Many studies have already mentioned that seas around the world are rising rapidly due to global warming. If carbon dioxide emissions around the world remain unchecked, rising sea levels will affect millions of lives in America, a new report revealed.

The report led by Benjamin Strauss, researcher from Climate Central in Princeton, and co-authored by Climate Central's Scott Kulp and Anders Levermann of the Potsdam Institute for Climate Impact Research in Germany has been published in the Proceedings of the National Academy of Sciences. The researchers of the report said that carbon dioxide emissions in near future will decide which areas will be affected by rising sea levels, and which places are safe to occupy.

"The analysis, carbon choices determine US cities committed to futures below sea level, turns on a critical number: For every one degree Celsius of warming we should expect 2.3 meters of long-term, eventual sea-level rise, playing out over millennia", according to the researchers. Stefan Rahmstorf, researcher from the Potsdam Institute who was not part of the new report, said the calculations were made by the researchers after a lot of research.

The researchers did not reveal anything about the future speed of sea-level rise, but there are estimates that it will take about 2,000 years for a rise of approximately 2.3 meters.

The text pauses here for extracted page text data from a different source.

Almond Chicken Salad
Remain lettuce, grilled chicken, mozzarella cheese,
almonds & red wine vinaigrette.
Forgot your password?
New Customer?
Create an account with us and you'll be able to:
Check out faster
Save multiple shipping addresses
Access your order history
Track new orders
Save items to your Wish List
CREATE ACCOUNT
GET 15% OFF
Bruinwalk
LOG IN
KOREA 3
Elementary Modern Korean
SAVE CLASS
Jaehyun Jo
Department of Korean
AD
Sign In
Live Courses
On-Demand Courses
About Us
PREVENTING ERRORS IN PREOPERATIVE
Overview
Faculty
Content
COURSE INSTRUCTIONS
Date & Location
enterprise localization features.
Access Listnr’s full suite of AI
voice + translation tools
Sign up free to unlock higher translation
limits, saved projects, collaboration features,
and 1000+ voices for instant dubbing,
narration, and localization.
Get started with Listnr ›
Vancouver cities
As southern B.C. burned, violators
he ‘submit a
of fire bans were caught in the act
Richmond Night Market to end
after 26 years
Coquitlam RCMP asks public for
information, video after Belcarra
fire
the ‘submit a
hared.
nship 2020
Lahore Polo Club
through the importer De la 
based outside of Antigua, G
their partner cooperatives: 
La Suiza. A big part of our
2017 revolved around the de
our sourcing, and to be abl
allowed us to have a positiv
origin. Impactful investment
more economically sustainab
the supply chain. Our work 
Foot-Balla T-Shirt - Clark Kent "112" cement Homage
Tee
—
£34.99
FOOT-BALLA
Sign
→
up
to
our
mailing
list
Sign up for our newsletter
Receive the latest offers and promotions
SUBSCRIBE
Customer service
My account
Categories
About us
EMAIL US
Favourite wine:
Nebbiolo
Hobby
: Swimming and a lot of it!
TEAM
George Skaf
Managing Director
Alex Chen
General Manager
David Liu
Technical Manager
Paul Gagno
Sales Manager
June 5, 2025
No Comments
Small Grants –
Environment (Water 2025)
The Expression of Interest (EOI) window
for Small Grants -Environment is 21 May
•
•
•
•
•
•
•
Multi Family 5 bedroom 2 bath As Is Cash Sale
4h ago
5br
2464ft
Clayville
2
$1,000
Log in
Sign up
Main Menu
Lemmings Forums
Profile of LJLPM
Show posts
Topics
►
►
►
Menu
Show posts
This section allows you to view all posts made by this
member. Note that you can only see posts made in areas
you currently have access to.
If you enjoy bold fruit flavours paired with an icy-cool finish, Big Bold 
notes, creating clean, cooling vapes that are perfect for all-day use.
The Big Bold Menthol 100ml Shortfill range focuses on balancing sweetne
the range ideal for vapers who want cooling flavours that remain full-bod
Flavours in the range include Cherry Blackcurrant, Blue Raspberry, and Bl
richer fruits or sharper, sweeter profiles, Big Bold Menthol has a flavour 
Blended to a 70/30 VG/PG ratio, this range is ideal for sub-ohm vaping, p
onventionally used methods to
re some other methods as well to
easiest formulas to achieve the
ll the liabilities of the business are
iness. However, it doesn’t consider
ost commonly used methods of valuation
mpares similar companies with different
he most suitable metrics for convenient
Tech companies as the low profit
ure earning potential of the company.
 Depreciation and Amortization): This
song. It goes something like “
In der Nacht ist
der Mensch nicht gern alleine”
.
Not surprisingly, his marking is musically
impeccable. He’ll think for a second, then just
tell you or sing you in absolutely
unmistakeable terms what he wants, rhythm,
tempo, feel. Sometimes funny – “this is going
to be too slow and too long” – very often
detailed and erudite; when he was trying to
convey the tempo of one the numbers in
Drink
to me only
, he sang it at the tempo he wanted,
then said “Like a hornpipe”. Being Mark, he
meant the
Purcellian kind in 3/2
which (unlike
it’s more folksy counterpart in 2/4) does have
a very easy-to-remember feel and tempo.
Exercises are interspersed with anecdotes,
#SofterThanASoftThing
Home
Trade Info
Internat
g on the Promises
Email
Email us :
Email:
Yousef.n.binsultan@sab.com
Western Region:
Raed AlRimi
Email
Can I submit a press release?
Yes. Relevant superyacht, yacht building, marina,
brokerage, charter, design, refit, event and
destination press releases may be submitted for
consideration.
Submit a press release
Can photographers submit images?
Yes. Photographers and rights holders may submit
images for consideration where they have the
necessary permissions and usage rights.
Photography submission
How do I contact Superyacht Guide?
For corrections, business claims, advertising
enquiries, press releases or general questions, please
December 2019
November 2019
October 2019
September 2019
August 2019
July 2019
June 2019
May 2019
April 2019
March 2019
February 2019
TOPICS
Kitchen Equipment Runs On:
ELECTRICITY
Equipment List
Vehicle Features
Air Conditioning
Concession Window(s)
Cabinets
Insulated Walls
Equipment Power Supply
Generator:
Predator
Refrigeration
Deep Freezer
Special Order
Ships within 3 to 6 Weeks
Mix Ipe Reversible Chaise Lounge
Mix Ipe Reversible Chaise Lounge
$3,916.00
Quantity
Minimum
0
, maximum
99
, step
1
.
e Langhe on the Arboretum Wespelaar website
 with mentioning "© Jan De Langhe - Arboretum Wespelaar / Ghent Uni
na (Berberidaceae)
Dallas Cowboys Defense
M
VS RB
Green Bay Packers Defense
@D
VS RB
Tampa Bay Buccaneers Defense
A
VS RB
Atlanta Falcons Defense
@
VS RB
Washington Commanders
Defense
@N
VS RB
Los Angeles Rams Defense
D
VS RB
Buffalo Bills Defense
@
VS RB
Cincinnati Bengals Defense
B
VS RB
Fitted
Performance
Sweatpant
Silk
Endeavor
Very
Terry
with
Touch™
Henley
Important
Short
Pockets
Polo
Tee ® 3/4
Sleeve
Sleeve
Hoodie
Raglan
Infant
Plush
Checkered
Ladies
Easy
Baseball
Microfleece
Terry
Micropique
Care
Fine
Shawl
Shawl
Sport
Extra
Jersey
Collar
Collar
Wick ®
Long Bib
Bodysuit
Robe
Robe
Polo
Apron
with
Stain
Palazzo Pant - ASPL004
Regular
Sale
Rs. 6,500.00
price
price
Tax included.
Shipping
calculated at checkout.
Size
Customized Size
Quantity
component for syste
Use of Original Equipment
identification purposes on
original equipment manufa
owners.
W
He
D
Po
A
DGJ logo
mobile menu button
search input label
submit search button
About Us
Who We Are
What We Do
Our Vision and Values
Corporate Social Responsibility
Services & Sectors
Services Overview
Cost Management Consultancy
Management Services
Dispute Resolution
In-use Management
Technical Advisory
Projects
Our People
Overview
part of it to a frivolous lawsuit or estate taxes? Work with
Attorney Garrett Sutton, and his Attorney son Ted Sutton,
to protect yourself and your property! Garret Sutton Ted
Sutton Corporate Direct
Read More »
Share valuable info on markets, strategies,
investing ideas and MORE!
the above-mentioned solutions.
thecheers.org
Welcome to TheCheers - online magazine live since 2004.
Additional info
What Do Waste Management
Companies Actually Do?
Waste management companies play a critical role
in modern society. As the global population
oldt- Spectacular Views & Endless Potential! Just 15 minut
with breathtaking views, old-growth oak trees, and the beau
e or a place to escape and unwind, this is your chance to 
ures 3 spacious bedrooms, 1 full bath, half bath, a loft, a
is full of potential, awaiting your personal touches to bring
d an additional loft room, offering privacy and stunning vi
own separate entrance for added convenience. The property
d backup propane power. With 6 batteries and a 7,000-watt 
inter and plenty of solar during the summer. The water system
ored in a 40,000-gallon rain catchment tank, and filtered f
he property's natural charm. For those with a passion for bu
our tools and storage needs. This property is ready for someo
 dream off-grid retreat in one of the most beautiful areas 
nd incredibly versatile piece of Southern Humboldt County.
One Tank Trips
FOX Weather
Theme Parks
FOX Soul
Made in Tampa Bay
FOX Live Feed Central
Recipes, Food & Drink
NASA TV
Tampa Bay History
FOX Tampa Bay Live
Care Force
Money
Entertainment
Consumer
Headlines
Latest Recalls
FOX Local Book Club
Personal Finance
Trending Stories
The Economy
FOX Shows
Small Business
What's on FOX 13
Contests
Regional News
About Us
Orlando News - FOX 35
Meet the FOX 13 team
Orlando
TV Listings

In the report, the researchers mentioned that the speed of sea-level rise depend on carbon emissions. As the West Antarctic ice sheet are melting rapidly, there are high chances that sea-level will rise speedily.

"The potential magnitude of sea-level rise is staggering," said Michael Oppenheimer, a Princeton University climate researcher who is on the board of Climate Central and says he offered comment on a version of the study. "In the short term, it risks serious disruption of life along the coast while in the long term, it could lead to obliteration of a large and priceless amount of our cultural heritage, worldwide."

"If we don't cut emissions," Strauss said, "we're talking about losing American land [that's] home to more people than live in any state, except for California and Texas. Home to more people than the state of Florida and New York."